Perhaps your question is a red herring, as it seems that the defensive peripersonal space (DPPS) is modulated by many factors including cognitions, vision, and proprioception. Giando has also shown that the ‘shape’ of the DPPS is dynamically altered by gravitational cues (i.e.. whether we are upright, supine or sideways).
My best
Tim (Cocks)
Thanks Tim. Am I correct in my understanding that the peri-personal space is not dependent upon the availability of visual information? If this is so, my question may not be a red herring.

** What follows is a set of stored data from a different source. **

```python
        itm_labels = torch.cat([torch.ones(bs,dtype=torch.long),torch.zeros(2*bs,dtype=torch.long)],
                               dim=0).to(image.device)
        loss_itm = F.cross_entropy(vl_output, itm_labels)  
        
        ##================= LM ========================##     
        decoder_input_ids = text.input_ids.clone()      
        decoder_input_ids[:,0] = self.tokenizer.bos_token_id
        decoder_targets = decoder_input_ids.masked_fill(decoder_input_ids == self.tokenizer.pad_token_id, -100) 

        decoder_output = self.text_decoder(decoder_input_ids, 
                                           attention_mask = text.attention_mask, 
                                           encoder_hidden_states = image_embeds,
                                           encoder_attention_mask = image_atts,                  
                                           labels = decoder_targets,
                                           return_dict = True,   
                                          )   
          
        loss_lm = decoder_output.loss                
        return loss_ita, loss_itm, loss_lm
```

This is where i think it gets a bit tricky. The Hand Blink Reflex is often used as a proxy to ‘measure’ the DPPS and Giando has shown that blind individuals can display a similar HBR as sighted individuals regardless of the age that blindness occurred. But individuals with last onset blindness also display a ‘far-near’ effect such that as the hand gets closer to the face, the evoked HBR is increased. One interpretation of this is that DPPS and associated defensive repossess are learned during a critical period of developing visuo-spatial integration (3-7years old) with vision being crucial during this time.

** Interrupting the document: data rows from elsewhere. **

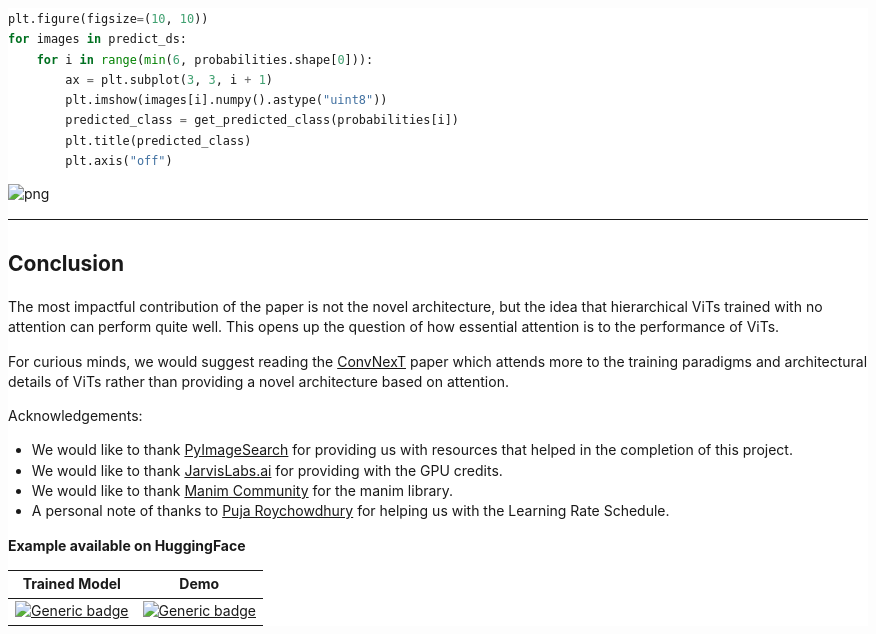 
```python
plt.figure(figsize=(10, 10))
for images in predict_ds:
    for i in range(min(6, probabilities.shape[0])):
        ax = plt.subplot(3, 3, i + 1)
        plt.imshow(images[i].numpy().astype("uint8"))
        predicted_class = get_predicted_class(probabilities[i])
        plt.title(predicted_class)
        plt.axis("off")
```


![png](/img/examples/vision/shiftvit/shiftvit_46_0.png)


---
## Conclusion

The most impactful contribution of the paper is not the novel architecture, but
the idea that hierarchical ViTs trained with no attention can perform quite well. This
opens up the question of how essential attention is to the performance of ViTs.

For curious minds, we would suggest reading the
[ConvNexT](https://arxiv.org/abs/2201.03545) paper which attends more to the training
paradigms and architectural details of ViTs rather than providing a novel architecture
based on attention.

Acknowledgements:

- We would like to thank [PyImageSearch](https://pyimagesearch.com) for providing us with
resources that helped in the completion of this project.
- We would like to thank [JarvisLabs.ai](https://jarvislabs.ai/) for providing with the
GPU credits.
- We would like to thank [Manim Community](https://www.manim.community/) for the manim
library.
- A personal note of thanks to [Puja Roychowdhury](https://twitter.com/pleb_talks) for
helping us with the Learning Rate Schedule.

**Example available on HuggingFace**

| Trained Model | Demo |
| :--: | :--: |
| [![Generic badge](https://img.shields.io/badge/%F0%9F%A4%97%20Model-ShiftViT-brightgreen)](https://huggingface.co/keras-io/shiftvit) | [![Generic badge](https://img.shields.io/badge/%F0%9F%A4%97%20Space-ShiftViT-brightgreen)](https://huggingface.co/spaces/keras-io/shiftvit) |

Missing, of course, in all of these papers is any exploration or discussion of the phenomenology of DPPS – in either sighted or blind individuals. Is there anything that it is like for a blind individual to have a threat enter their DPPS (but not touch their body) if they can’t see it?
A long winded way to answer your question, which would have been equally well answered with “i don’t know’!
My best
Tim
Perhaps Tim Beames might like to comment?